Perhaps one of the most frightening aspects of the ‘serial killer’ motif is how completely it has entered the public consciousness. The concept of an insane, rogue killer has so totally permeated our society that it is standard fodder for fiction, non-fiction, drama, and even satire. What does it say about us as a society when we have become inured to the thought of such random violence and death? When it ceases to become shocking and is, instead, merely a plot device or an aspect of modern life? In some ways, we become as bad as the killers themselves when we accept their depravity and move onto the next story, reducing the victims to the same nameless, faceless packets of flesh that the killers themselves perceive them to be. This is a by-product of the behavior’s study where, once objectified, it ceases to become shocking and is just another psychological syndrome.
It hasn’t always been this way, however, despite the limited historical retention of the average American adult. Back in the 1930s and 1940s, the concept of such random, meaningless violence had yet to take hold. This is not to say that such things didn’t happen; it is just that there was nothing like the modern fascination with such killings during those times. This is why the few examples of serial killers that occurred during the early part of the century have retained an aura of mystery and awe. “How could such things be?” our predecessors would say never realizing that modern man would one day be able to simply shake his head and move on. Names like Jack the Ripper, Peter Kurten, and Ed Gein continue to attract attention and study.
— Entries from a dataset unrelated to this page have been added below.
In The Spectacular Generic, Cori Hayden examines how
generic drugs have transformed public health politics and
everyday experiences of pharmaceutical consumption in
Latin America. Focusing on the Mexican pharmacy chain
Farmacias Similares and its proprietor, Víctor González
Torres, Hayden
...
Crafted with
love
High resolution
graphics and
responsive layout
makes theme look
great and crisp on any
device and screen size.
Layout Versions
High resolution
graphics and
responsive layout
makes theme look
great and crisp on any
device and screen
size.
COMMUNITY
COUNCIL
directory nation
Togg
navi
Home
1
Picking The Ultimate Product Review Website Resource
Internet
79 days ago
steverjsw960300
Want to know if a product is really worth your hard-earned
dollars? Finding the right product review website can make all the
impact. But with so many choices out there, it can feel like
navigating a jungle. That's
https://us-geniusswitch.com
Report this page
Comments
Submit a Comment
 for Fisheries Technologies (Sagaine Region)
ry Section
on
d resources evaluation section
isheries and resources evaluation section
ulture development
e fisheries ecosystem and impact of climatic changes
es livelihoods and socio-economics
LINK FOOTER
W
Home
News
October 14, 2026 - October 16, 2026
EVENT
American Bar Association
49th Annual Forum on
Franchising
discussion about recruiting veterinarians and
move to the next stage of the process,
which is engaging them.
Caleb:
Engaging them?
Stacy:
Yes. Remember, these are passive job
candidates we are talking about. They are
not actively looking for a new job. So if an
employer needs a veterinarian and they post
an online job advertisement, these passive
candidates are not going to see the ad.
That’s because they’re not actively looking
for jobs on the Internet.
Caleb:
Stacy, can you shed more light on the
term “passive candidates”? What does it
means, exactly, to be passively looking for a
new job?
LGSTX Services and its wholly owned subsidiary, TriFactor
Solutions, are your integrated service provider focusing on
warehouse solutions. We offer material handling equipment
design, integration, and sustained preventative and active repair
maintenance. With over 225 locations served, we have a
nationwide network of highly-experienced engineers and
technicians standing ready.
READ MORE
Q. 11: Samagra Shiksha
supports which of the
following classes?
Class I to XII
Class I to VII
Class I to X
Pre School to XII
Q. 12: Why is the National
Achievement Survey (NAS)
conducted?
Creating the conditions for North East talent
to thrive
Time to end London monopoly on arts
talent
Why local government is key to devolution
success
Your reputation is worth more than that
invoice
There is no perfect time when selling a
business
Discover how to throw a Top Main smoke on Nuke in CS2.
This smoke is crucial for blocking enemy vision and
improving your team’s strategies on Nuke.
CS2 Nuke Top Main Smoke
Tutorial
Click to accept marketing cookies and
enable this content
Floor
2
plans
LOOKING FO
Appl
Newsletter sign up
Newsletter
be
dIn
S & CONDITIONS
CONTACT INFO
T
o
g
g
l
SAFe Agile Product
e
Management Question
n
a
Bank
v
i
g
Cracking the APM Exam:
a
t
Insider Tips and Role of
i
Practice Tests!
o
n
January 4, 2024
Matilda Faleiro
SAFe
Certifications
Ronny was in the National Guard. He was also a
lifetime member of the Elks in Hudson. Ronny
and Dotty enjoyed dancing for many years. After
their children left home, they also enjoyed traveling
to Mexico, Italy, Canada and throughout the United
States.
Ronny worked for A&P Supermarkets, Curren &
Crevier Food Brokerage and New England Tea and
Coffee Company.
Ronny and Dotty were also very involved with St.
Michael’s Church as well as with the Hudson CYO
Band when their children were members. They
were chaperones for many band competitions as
Even such lesser known cases as the Cleveland Torso Murders have become fodder for revision and repackaging as entertainment.
Which brings us to the graphic novel Torso, written by Brian Michael Bendis and illustrated by Marc Andreyko. Probably the most remarkable aspect of this graphic novel is that it has taken this long to showcase this idea. After all, the Cleveland Torso Murders have everything needed to make blockbuster entertainment: gruesome murders, a determined hero, high-level corruption, insanity, and cover-ups. Like the Jack the Ripper case, the Cleveland Torso Murders have developed their own mythology, and that primarily is what this novel explores. The actual facts of the case are simple. After his success against Al Capone in Chicago, Eliot Ness became the Safety Director for the city of Cleveland and promised to clean up the town. Despite his reluctance, he was forced to become involved in the investigation of several particularly nasty murders. Unable to bring the case to a visible conclusion, Ness lost his political power and eventually a bid for Mayor. As a result, Ness retired from public life and died a few years later before television would make him a household name with The Untouchables. The case, however, would live on. Because it was unsolved, the case has spawned several interesting theories over the years involving everything from an insane murderer protected by high-level political power to another infamously unsolved case, The Black Dahlia murder in Los Angeles.
Torso ranks with From Hell as one of the best graphic novel adaptations of a real-life murder case. It is interesting, intriguing, and inspired. Like Alan Moore and his Jack the Ripper opus, From Hell, Bendis takes information from several places, blends in various theories and themes, and comes out with something quite original. Ness is a good man embroiled in events beyond his control even as he is drawn into a case he has no desire to pursue. The powers behind Cleveland have their own agenda that does not include Ness’ interference, especially as he gets closer and closer to their protected positions. The murders themselves become secondary as they are only the catalyst to bring all these elements together. So the murderer, in all his insane glory, is unimportant, becoming more of a tool for each side. He is a club that the conspiracy uses to disgrace Ness while, should Ness solve the case, the killer becomes a press bonanza that would catapult Ness into the big-time political arena.
It is a case that cannot, must not, and will not be solved, providing the primary frustration behind the novel. The inability to affect change against impossible odds drives the bulk of the story. Evil exists in many forms and is not as easily recognizable as the standard ‘serial killer’ stereotype. Are the greedy politicians as evil as the murderer? What of the rich social family that protects the killer Are they evil because of the protection their wealth and power provides? Is evil merely the taking of life, or is it also the preventing of justice and moral rights? These are just a few of the themes running underneath the narrative of Torso, and, in the end of the story as in life, there is no clear-cut answer. Ness knows the killer but cannot publicly state it. Power is used selfishly and as a shield. At the last, the only certainty is that people died and that is the only thing anyone can agree on. The irony, of course, is that the victims themselves become forgotten and unimportant; they are the pawns of both good and evil, becoming nothing more than numbers on a score sheet. Perhaps that is the curse of ‘serial killers’ syndrome we become interested only in the ‘high score,’ ignoring the human cost behind each number. By the end, we are all Eliot Ness, beaten down by impossible odds and unwinnable fights, fading into the darkness that lies waiting all around us; it waits for us to lie down because there is nothing left to be done.